PythonEvaluation
HostedEvaluatorRunner
_build_payload()
def _build_payload(eval_id, project_id, eval_run_name, created_at, examples, scorers) -> ExampleEvaluationRun:Parameters
eval_id
required:str
project_id
required:str
eval_run_name
required:str
created_at
required:str
examples
required:List[Example]
scorers
required:List[str]
Returns
ExampleEvaluationRun
_submit()
def _submit(console, project_id, eval_id, examples, scorers, payload, progress) -> int:Parameters
console
required:Console
project_id
required:str
eval_id
required:str
examples
required:List[Example]
scorers
required:List[str]
payload
required:ExampleEvaluationRun
progress
required:Progress
Returns
int
run()
Execute an evaluation run and return results.

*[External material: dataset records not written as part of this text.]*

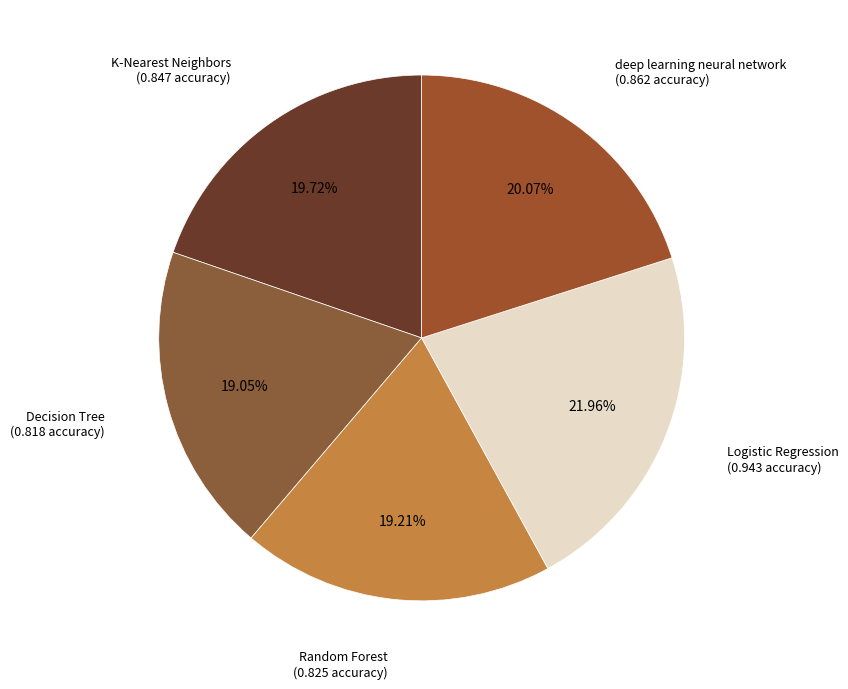

To the nearest percent, what is the difference between the largest and smallest slice percentages?

3%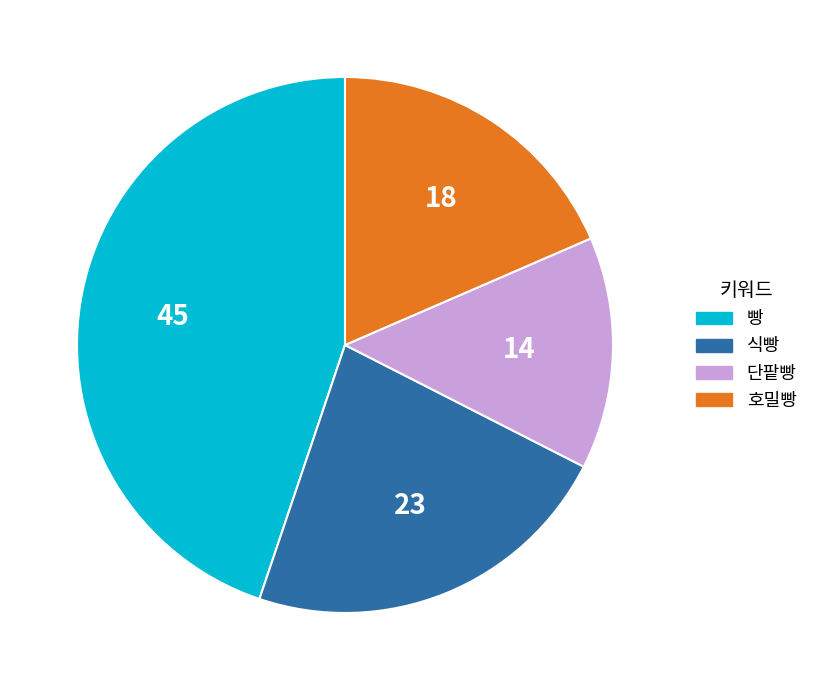

Is the sum of 식빵 and 호밀빵 greater than half?

No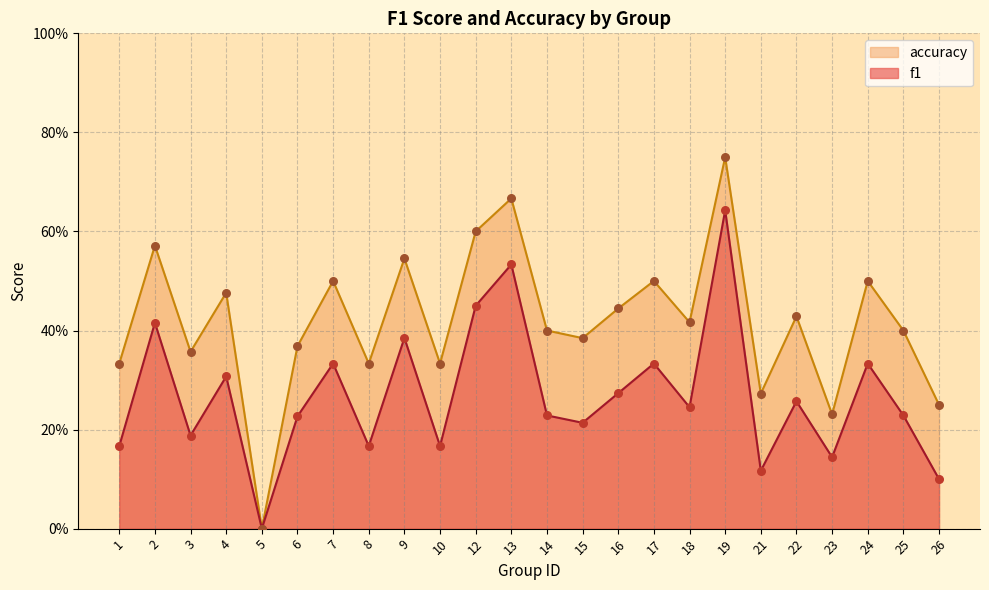

Which series has the largest total across all categories?

accuracy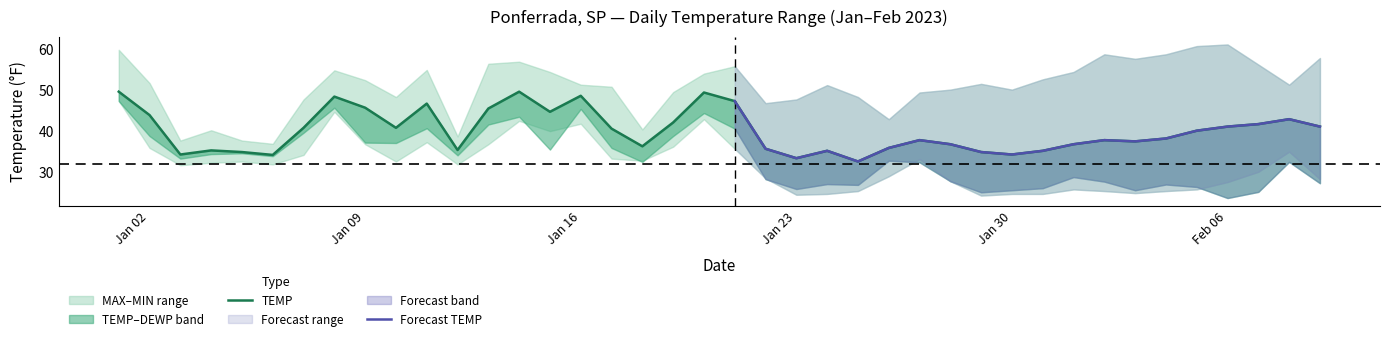

What position from the right is 2023-02-03?

7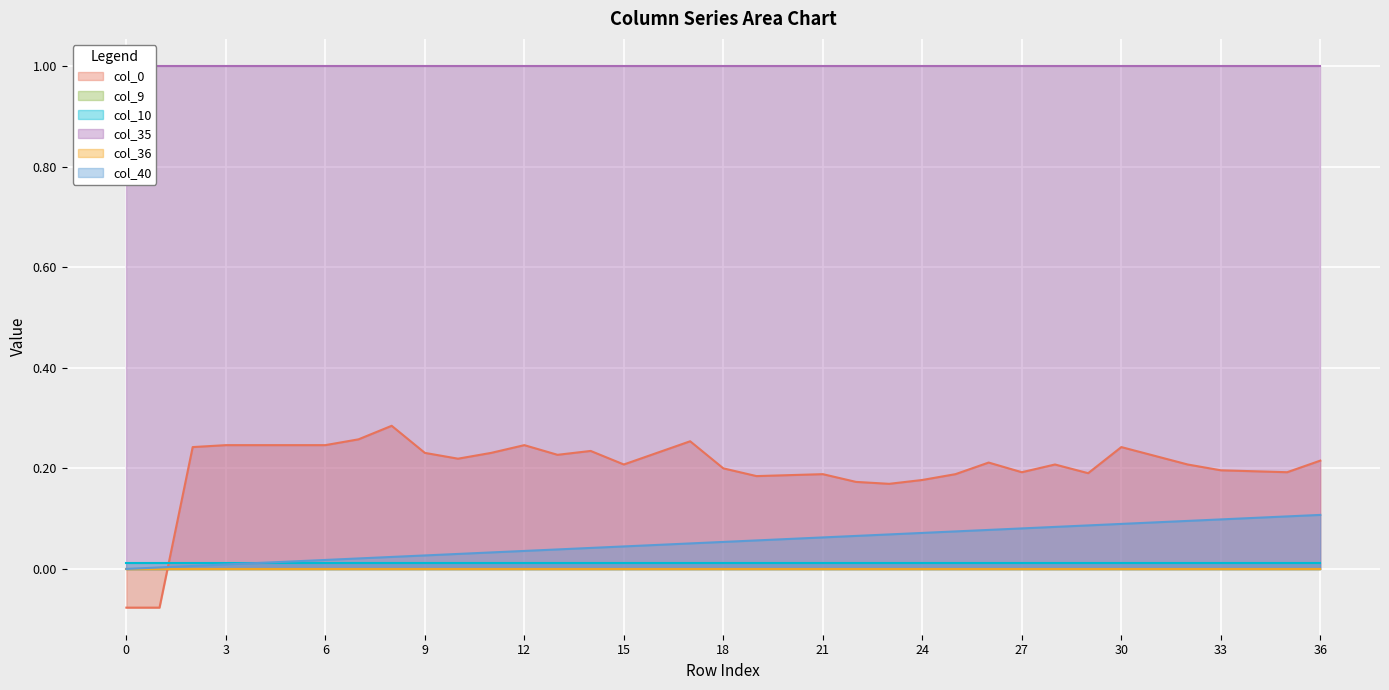

Which series changed the most between 10 and 25?

col_40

def run(examples, scorers, eval_run_name, assert_test=False, timeout_seconds=300) -> typing.List:Parameters
examples
required:List[Example]
Examples to evaluate.
scorers
required:List[S]
Scorers to run (strings or Judge instances).
eval_run_name
required:str
Name for this evaluation run.
assert_test
:bool
When True, raises AssertionError if any scorer
fails its threshold.
Default:
False
timeout_seconds
:int
Maximum time to wait for results.
Default:
300
Returns
typing.List - A list of ScoringResult objects, one per example.